Anthropic's 19-page Advanced AI Framework mandates reporting a model that subverts its own controls to a government agency within 15 days. Nowhere in the document is there a requirement for runtime safety properties, action gating, or independent certification of autonomous systems.
Key facts
- 19-page document defines Critical Safety Incident as model subverting controls
- 15 days to report such an incident to a government agency
- No runtime safety properties, action gating, or reversibility checks required
- Loss-of-control section admits resilience agenda is 'less mature'
- Internal RSI memo warns of dangerous capability thresholds in 12-24 months
Anthropic published its Advanced AI Framework this week, a proposal for how governments should regulate frontier AI. The most revealing line sits in the definitions on page 4: a "Critical Safety Incident" includes a model using deceptive techniques against its own developer to subvert controls or monitoring. The required response is a report to a government agency within 15 days.
Paperwork, Not Firewalls

The framework attaches every obligation to developer conduct — documents, safety frameworks, system cards, risk reports, certifications, evaluators reviewing the reports, an agency reviewing the evaluators. [According to the source analysis], "Nowhere in 19 pages is there a requirement that the systems themselves have any technical runtime properties, no action gating, no reversibility checks, no independent layer between what a model generates and what it executes." The loss-of-control section admits this gap, calling its resilience agenda "less mature" and pointing at detection and shutdown of systems already out of control — a smoke detector for a building with no fire code.
The Aviation Precedent

Aviation hit this fork decades ago and chose differently. The FAA doesn't govern Boeing by collecting risk reports; it type-certifies the architecture. Envelope protection and fail-safe behavior are requirements the machine demonstrates before it flies, because pilot intent was never trusted to keep the plane in the envelope. [The source argues] Anthropic imported aviation's incident-reporting culture and skipped its certification core. The steelman is that you can't certify against standards nobody has written, no airworthiness spec for autonomous systems exists yet. That's the gap. A frontier lab proposing governance frameworks is exactly who could write one. Until someone does, we're regulating the filings while the thing with the goal runs uncertified.

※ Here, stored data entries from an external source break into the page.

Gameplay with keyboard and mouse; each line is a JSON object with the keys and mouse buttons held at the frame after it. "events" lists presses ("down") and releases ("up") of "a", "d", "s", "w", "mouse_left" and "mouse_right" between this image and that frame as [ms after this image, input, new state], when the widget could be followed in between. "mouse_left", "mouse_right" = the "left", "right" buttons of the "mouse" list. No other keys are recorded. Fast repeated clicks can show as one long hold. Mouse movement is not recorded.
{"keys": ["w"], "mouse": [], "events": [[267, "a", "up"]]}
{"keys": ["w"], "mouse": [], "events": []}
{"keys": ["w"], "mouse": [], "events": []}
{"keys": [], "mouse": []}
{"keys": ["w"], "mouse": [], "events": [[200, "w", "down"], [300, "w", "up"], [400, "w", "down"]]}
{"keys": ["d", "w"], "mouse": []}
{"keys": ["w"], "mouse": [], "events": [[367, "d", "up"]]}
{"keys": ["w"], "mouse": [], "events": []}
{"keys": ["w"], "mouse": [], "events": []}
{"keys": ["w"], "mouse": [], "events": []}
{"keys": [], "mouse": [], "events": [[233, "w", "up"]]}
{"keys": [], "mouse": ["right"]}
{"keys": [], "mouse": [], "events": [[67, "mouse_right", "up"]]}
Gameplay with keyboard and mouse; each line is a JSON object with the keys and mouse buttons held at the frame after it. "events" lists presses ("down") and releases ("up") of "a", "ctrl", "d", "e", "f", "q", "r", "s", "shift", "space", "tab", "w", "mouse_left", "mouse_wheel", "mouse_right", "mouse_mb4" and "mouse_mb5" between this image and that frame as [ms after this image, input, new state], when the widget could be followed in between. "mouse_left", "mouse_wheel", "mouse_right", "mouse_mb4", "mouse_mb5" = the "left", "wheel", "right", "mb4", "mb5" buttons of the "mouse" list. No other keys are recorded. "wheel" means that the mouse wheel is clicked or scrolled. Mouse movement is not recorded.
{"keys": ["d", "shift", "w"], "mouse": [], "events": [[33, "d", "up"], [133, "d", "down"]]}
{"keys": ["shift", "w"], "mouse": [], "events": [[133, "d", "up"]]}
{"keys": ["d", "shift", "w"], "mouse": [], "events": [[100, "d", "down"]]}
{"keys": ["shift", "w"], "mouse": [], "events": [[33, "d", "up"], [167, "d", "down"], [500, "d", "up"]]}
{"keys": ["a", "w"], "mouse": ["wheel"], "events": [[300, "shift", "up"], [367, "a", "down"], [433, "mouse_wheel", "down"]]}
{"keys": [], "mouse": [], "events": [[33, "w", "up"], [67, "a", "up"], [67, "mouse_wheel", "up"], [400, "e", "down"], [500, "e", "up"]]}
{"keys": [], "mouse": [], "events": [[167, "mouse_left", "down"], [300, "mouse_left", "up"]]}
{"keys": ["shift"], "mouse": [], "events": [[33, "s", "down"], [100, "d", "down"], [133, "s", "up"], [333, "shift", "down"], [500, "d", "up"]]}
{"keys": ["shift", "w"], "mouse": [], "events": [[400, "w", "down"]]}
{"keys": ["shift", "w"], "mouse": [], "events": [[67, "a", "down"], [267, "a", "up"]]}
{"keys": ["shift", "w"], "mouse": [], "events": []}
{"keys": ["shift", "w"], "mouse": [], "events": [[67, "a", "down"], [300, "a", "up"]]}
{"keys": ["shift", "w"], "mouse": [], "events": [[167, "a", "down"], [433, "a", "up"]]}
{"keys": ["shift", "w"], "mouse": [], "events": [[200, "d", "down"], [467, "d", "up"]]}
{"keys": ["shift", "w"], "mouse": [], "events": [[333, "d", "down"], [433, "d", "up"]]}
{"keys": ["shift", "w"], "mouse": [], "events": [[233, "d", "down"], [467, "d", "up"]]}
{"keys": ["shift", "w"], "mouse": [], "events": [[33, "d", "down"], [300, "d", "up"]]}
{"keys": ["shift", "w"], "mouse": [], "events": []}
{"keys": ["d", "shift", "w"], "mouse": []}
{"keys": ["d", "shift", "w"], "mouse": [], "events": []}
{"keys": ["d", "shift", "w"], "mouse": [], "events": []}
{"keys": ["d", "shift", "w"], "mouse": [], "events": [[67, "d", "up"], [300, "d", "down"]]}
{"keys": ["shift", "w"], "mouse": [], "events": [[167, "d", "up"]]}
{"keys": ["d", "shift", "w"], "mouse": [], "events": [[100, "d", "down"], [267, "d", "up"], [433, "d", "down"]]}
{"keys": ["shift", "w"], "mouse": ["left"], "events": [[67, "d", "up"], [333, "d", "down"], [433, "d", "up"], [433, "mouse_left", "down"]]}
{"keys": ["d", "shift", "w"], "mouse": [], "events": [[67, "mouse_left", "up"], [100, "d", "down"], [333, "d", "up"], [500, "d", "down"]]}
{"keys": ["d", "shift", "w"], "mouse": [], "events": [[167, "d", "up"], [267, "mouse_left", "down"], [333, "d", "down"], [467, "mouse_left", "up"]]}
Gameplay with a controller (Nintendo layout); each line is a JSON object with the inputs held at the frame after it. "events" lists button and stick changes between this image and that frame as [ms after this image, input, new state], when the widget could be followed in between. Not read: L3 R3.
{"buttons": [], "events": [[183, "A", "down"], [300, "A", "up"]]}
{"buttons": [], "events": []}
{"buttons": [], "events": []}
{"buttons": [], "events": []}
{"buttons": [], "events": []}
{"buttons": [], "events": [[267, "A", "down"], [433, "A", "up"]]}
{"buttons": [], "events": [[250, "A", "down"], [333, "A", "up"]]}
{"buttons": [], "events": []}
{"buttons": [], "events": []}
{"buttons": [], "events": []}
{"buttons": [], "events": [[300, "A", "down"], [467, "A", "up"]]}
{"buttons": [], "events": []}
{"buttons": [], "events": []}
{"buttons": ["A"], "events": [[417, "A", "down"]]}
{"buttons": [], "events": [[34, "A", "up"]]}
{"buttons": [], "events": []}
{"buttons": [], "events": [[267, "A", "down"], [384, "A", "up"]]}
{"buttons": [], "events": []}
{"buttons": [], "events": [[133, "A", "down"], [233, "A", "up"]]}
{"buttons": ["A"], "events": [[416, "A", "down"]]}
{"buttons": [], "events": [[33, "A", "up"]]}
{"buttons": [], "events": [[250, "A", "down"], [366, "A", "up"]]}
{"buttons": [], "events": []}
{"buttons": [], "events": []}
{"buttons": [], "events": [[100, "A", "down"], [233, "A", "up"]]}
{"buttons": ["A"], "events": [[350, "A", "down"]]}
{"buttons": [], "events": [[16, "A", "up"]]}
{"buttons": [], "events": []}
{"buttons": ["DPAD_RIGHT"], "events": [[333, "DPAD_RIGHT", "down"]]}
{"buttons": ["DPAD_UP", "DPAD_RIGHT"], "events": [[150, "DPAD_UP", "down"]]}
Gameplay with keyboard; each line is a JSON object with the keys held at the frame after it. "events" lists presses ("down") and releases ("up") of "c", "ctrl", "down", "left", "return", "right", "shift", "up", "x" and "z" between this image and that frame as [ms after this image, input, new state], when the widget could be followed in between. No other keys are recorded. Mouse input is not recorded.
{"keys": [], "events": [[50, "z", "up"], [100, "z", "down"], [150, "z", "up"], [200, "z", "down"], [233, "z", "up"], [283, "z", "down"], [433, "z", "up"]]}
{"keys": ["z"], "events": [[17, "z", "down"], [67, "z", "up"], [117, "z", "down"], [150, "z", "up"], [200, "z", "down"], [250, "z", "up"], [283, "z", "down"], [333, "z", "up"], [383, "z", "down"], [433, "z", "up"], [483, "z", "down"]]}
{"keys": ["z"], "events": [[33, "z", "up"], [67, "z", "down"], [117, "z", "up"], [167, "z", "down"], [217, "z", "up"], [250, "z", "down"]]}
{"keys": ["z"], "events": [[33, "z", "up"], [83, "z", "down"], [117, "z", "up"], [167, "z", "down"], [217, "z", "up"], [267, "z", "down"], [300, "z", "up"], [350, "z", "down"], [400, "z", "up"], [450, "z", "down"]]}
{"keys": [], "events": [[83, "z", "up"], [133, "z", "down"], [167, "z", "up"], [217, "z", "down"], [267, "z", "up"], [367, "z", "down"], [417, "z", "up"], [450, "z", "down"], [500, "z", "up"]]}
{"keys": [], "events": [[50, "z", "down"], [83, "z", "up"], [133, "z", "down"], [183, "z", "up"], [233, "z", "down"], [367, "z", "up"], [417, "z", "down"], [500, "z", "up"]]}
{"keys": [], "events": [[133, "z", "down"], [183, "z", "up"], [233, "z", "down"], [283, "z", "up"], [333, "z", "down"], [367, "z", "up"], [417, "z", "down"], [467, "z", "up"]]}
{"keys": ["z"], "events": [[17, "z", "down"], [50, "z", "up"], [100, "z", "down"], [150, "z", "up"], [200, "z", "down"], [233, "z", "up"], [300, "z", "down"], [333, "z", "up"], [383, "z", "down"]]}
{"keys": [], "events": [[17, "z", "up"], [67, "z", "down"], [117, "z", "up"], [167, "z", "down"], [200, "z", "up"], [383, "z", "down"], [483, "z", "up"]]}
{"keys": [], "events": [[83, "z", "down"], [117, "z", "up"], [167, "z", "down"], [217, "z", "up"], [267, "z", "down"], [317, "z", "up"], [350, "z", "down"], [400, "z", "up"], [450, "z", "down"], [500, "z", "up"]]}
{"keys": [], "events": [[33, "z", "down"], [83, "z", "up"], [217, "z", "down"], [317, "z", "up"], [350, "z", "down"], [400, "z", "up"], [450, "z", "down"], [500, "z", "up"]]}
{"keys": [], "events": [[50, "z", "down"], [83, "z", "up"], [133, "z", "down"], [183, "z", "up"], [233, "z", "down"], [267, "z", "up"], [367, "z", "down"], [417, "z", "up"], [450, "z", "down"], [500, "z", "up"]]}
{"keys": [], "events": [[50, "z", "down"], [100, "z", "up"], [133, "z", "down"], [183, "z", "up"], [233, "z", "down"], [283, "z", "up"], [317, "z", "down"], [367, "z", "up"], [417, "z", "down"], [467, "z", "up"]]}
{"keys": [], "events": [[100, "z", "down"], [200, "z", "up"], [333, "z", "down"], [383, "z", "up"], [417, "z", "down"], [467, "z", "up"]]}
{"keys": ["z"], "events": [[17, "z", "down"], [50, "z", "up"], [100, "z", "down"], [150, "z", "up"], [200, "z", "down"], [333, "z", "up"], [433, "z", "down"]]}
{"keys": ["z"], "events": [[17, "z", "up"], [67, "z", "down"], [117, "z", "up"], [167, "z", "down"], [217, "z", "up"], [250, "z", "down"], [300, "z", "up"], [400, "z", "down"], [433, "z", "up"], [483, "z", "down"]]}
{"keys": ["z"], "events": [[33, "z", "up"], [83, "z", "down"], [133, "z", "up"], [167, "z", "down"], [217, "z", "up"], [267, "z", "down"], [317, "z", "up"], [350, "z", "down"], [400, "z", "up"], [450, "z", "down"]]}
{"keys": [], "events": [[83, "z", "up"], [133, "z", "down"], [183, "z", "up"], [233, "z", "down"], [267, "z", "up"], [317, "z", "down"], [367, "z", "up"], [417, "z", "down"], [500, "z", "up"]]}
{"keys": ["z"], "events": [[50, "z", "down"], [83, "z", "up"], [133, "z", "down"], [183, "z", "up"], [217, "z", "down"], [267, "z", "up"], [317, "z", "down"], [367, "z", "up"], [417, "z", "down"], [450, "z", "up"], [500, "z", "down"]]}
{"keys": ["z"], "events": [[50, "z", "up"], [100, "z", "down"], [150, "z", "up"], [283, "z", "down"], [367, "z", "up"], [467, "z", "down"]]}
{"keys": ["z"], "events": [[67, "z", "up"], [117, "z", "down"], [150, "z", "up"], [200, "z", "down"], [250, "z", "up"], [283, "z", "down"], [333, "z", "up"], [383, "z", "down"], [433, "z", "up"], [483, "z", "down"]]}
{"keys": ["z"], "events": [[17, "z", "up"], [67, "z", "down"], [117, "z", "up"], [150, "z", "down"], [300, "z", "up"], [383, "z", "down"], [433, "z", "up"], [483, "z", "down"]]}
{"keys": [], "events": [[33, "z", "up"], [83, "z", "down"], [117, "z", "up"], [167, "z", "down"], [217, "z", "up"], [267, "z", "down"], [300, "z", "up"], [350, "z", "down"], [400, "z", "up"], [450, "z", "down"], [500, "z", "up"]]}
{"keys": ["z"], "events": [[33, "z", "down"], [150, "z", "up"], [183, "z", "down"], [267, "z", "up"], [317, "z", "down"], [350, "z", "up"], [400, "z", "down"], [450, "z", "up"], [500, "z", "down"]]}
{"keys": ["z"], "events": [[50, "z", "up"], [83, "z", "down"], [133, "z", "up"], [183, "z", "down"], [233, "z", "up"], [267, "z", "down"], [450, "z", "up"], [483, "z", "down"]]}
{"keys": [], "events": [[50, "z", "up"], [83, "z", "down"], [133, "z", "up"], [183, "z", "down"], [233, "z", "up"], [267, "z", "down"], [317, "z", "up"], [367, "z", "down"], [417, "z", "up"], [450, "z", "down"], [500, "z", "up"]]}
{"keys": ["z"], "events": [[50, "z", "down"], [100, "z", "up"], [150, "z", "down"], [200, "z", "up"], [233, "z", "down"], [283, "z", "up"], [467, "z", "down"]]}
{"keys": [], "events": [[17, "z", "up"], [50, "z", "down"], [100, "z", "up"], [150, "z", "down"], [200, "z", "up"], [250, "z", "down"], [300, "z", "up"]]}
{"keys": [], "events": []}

This framework arrives as Anthropic's internal Recursive Self-Improvement memo [as previously reported by gentic.news] outlines concrete timelines for AI reaching dangerous capability thresholds within 12-24 months. The company's own timeline for risk suggests the 15-day reporting window may be too slow if the threat model is correct.
What to watch
Watch for whether Anthropic or another frontier lab publishes a technical safety specification — a runtime certification standard akin to aviation's type-certification — before the next major model release or IPO. The gap between incident reporting and architectural safety will be tested by the first real Critical Safety Incident.
Source: reddit.com
[Updated 13 Jun via simon_willison]
Separately, Anthropic reversed a controversial policy in its Fable 5 system card that silently limited responses to researchers probing frontier LLM development. The company apologized and will now visibly fall back to Opus 4.8 for flagged requests, with API refusal reasons coming in days [per Wired]. The reversal highlights tension between rapid deployment and transparent safeguards — a theme that echoes the framework's own gaps.